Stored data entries
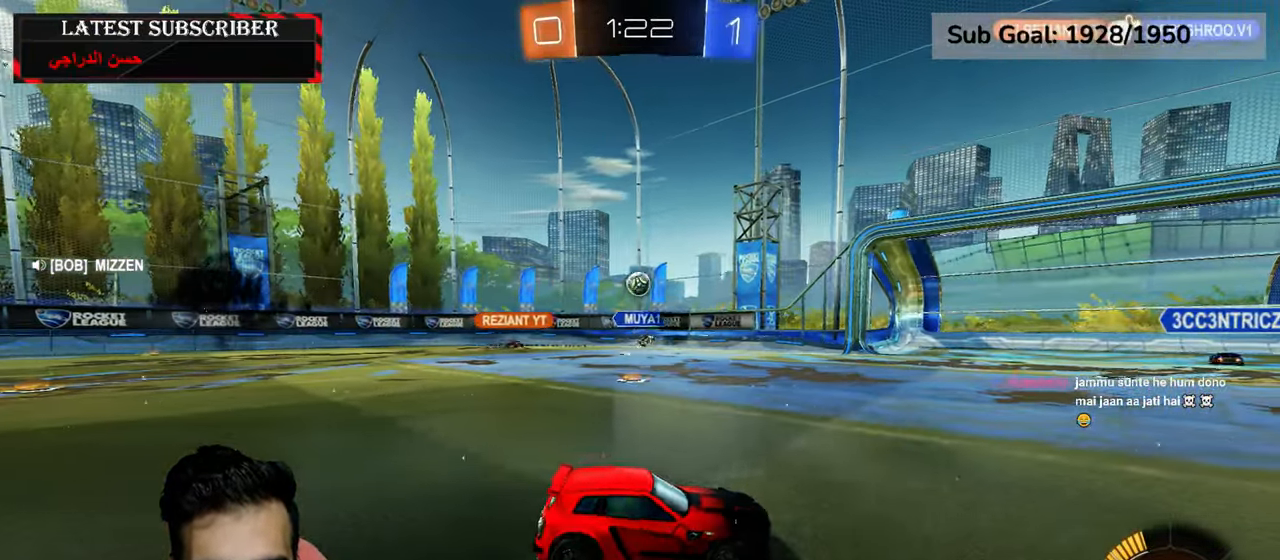
{"dt_ms": 500, "buttons": ["L1"], "left_stick": "center", "right_stick": "center", "events": [[134, "left_stick", "center"], [150, "R1", "up"], [217, "L1", "down"]]}
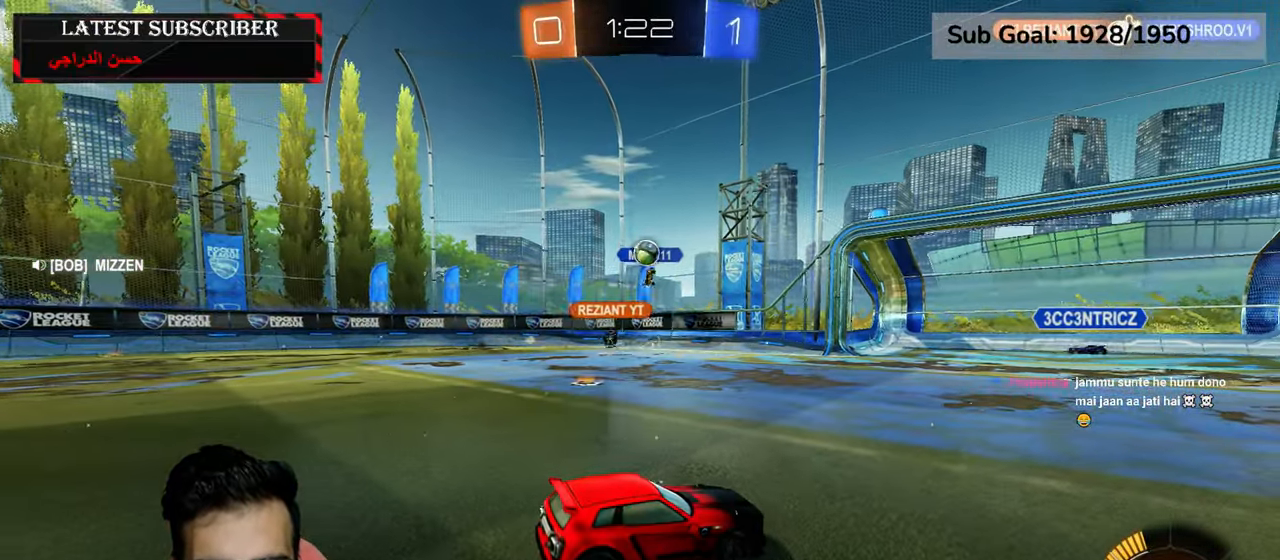
{"dt_ms": 500, "buttons": ["L1"], "left_stick": "center", "right_stick": "center", "events": [[167, "L1", "up"], [200, "R1", "down"], [250, "left_stick", "left"], [367, "R1", "up"], [450, "L1", "down"], [467, "left_stick", "center"]]}
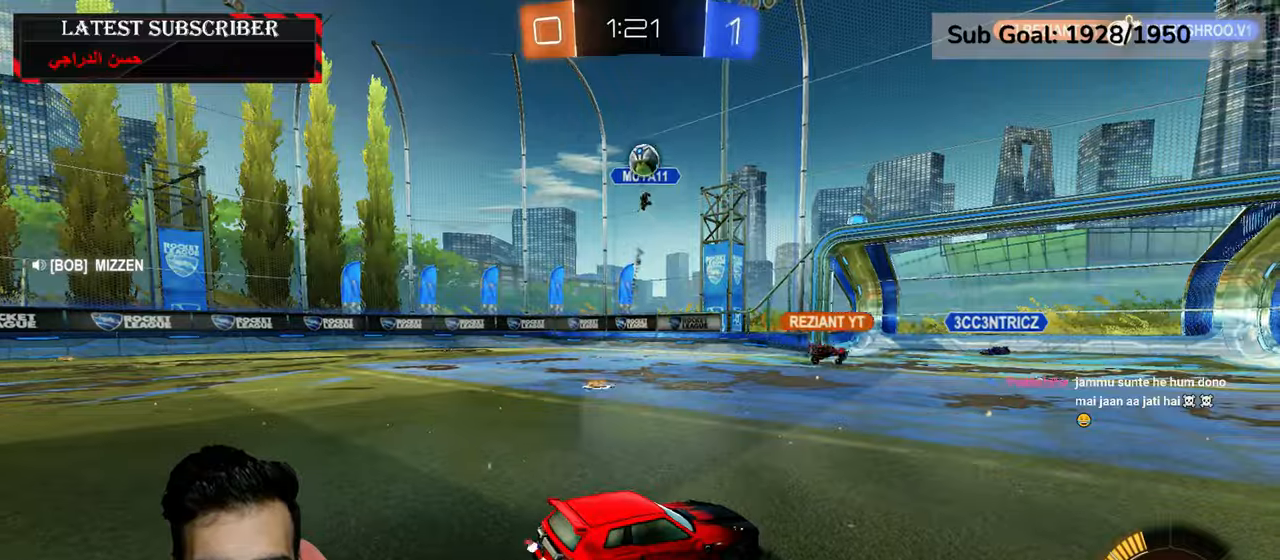
{"dt_ms": 500, "buttons": ["L2", "R1", "R2"], "left_stick": "center", "right_stick": "center", "events": [[17, "A", "down"], [17, "left_stick", "down"], [117, "L1", "up"], [200, "A", "up"], [267, "R2", "down"], [300, "A", "down"], [317, "R1", "down"], [384, "L2", "down"], [384, "left_stick", "down-left"], [500, "A", "up"], [500, "left_stick", "center"]]}
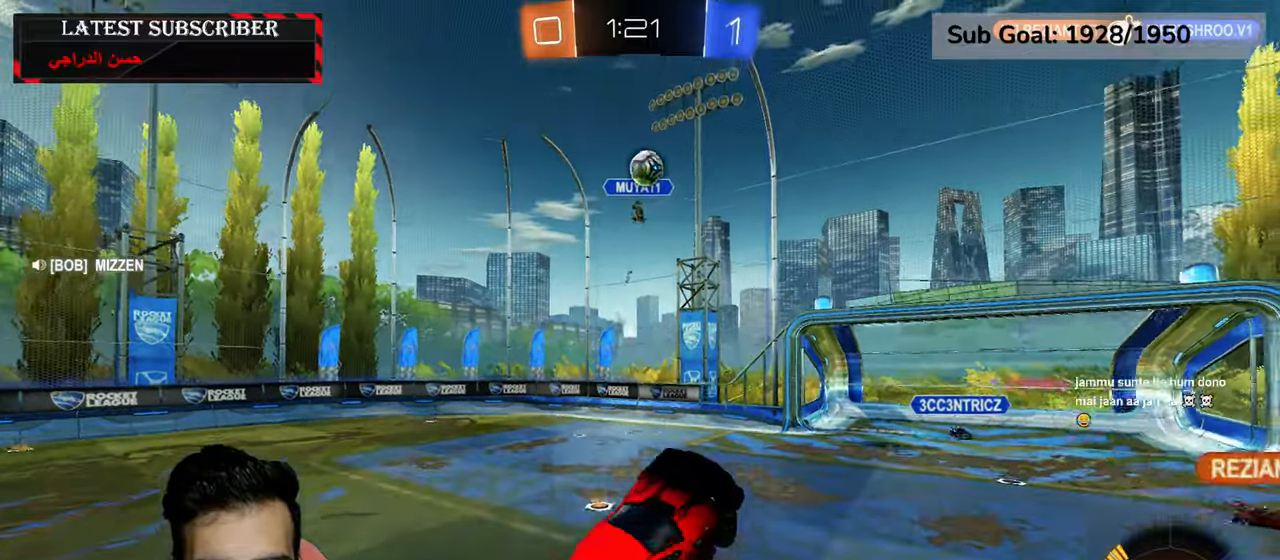
{"dt_ms": 500, "buttons": ["L2", "R1"], "left_stick": "center", "right_stick": "center", "events": [[467, "R2", "up"]]}
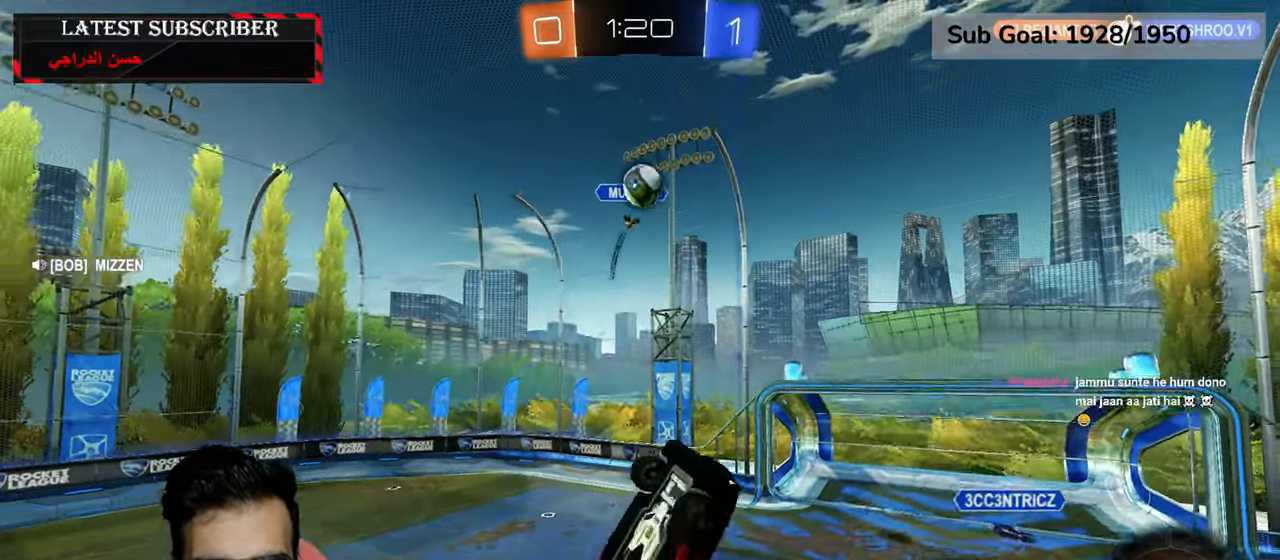
{"dt_ms": 500, "buttons": ["L2", "R1", "R2"], "left_stick": "left", "right_stick": "center", "events": [[250, "R2", "down"], [500, "left_stick", "left"]]}
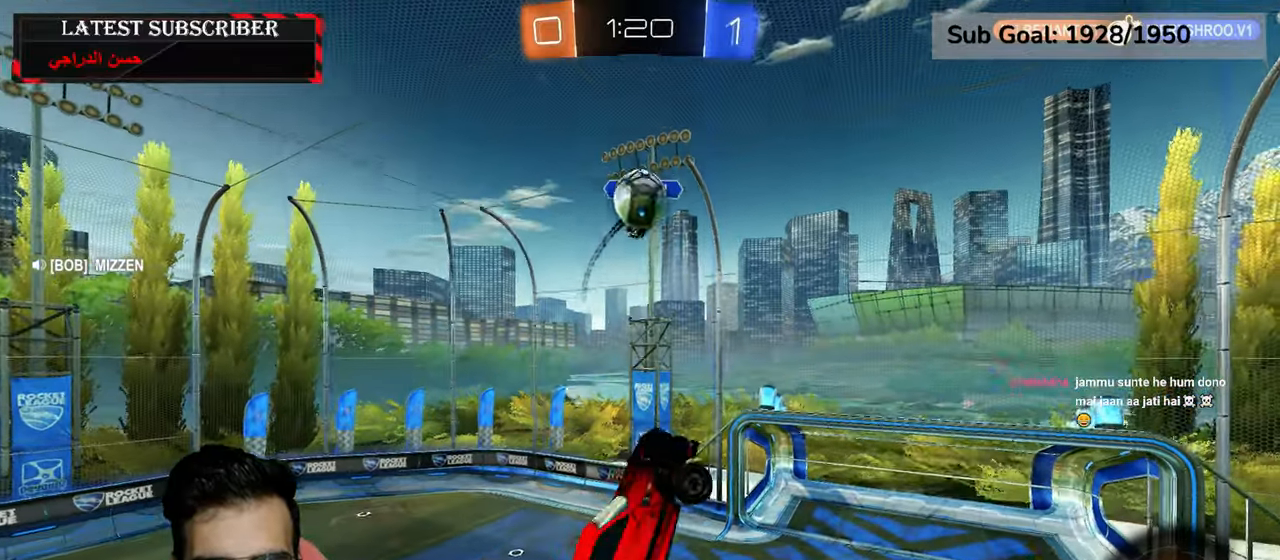
{"dt_ms": 1000, "buttons": ["L2"], "left_stick": "up-left", "right_stick": "center", "events": [[17, "R2", "up"], [34, "L2", "up"], [50, "left_stick", "up-left"], [234, "left_stick", "center"], [367, "R2", "down"], [600, "left_stick", "up-right"], [617, "L2", "down"], [667, "left_stick", "down-left"], [784, "R2", "up"], [800, "R1", "up"], [834, "left_stick", "center"], [1000, "left_stick", "up-left"]]}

> _Work required_: Leaving aside the images, write out the entries above word for word.

> _Solution for this problem_:
{"dt_ms": 500, "buttons": ["L1"], "left_stick": "center", "right_stick": "center", "events": [[134, "left_stick", "center"], [150, "R1", "up"], [217, "L1", "down"]]}
{"dt_ms": 500, "buttons": ["L1"], "left_stick": "center", "right_stick": "center", "events": [[167, "L1", "up"], [200, "R1", "down"], [250, "left_stick", "left"], [367, "R1", "up"], [450, "L1", "down"], [467, "left_stick", "center"]]}
{"dt_ms": 500, "buttons": ["L2", "R1", "R2"], "left_stick": "center", "right_stick": "center", "events": [[17, "A", "down"], [17, "left_stick", "down"], [117, "L1", "up"], [200, "A", "up"], [267, "R2", "down"], [300, "A", "down"], [317, "R1", "down"], [384, "L2", "down"], [384, "left_stick", "down-left"], [500, "A", "up"], [500, "left_stick", "center"]]}
{"dt_ms": 500, "buttons": ["L2", "R1"], "left_stick": "center", "right_stick": "center", "events": [[467, "R2", "up"]]}
{"dt_ms": 500, "buttons": ["L2", "R1", "R2"], "left_stick": "left", "right_stick": "center", "events": [[250, "R2", "down"], [500, "left_stick", "left"]]}
{"dt_ms": 1000, "buttons": ["L2"], "left_stick": "up-left", "right_stick": "center", "events": [[17, "R2", "up"], [34, "L2", "up"], [50, "left_stick", "up-left"], [234, "left_stick", "center"], [367, "R2", "down"], [600, "left_stick", "up-right"], [617, "L2", "down"], [667, "left_stick", "down-left"], [784, "R2", "up"], [800, "R1", "up"], [834, "left_stick", "center"], [1000, "left_stick", "up-left"]]}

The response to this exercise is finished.